”Sekolah sejatinya juga mempunyai potensi dalam membangun sikap dan karakter peserta didik, pendidik dan tenaga kependidikan untuk menyemai nilai-nilai luhur bangsa Indonesia,” pungkas Mantan Kapolri tersebut.
Sementara itu, Menteri Agama Yaqut Cholil Qoumas mengatakan polemik seragam sekolah di Padang adalah fenomena gunung es. Dia meyakini kondisi serupa juga terjadi di daerah-daerah lainnya. Dia menegaskan bahwa agama itu mengajarkan kedamaian, saling menghormati, dan menghargai.
Dia menjelaskan SKB tersebut diterbikan agar semua pihak mendorong titik persamaan diantara perbedaan yang dimiliki. ’’Tentunya dengan cara bukan dengan memaksakan supaya sama,’’ katanya.

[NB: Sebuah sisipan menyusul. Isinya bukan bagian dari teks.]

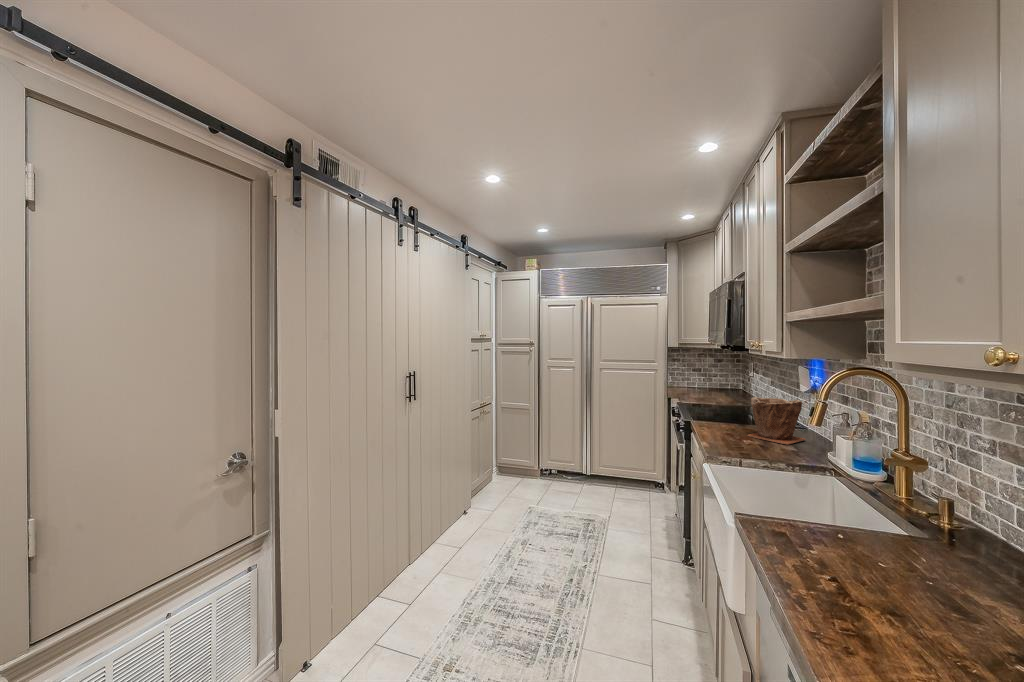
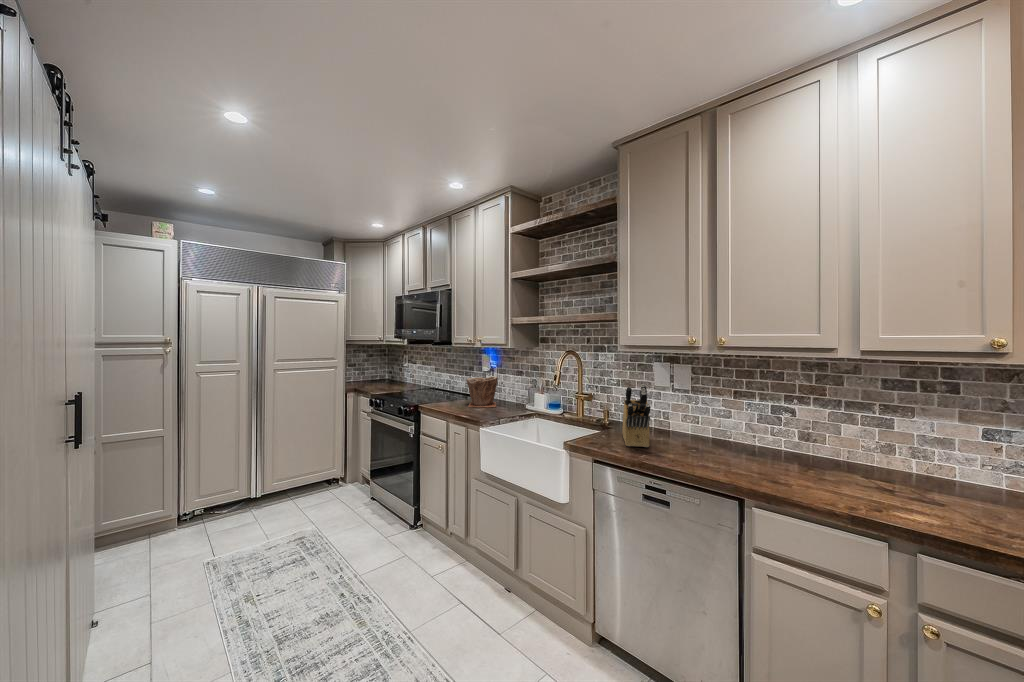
knife block: none [807,447,960,589] -> present [622,384,650,447]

Selain itu Yaqut menyampaikan bahsa masing-masing umat beragama harus memahami ajaran agamanya secara substantif. Bukan seskadar simbolik. Menurut dia memaksakan keyakinan keberagamaan kepada orang yang berbeda agama itu adalah cermin pemahaman keagamaan yang simbolik. Dia mengatakan Kemenag akan terus mendorong supaya umat beragama di Indonesia memahami ajaran agamanya secara substantif dan moderat.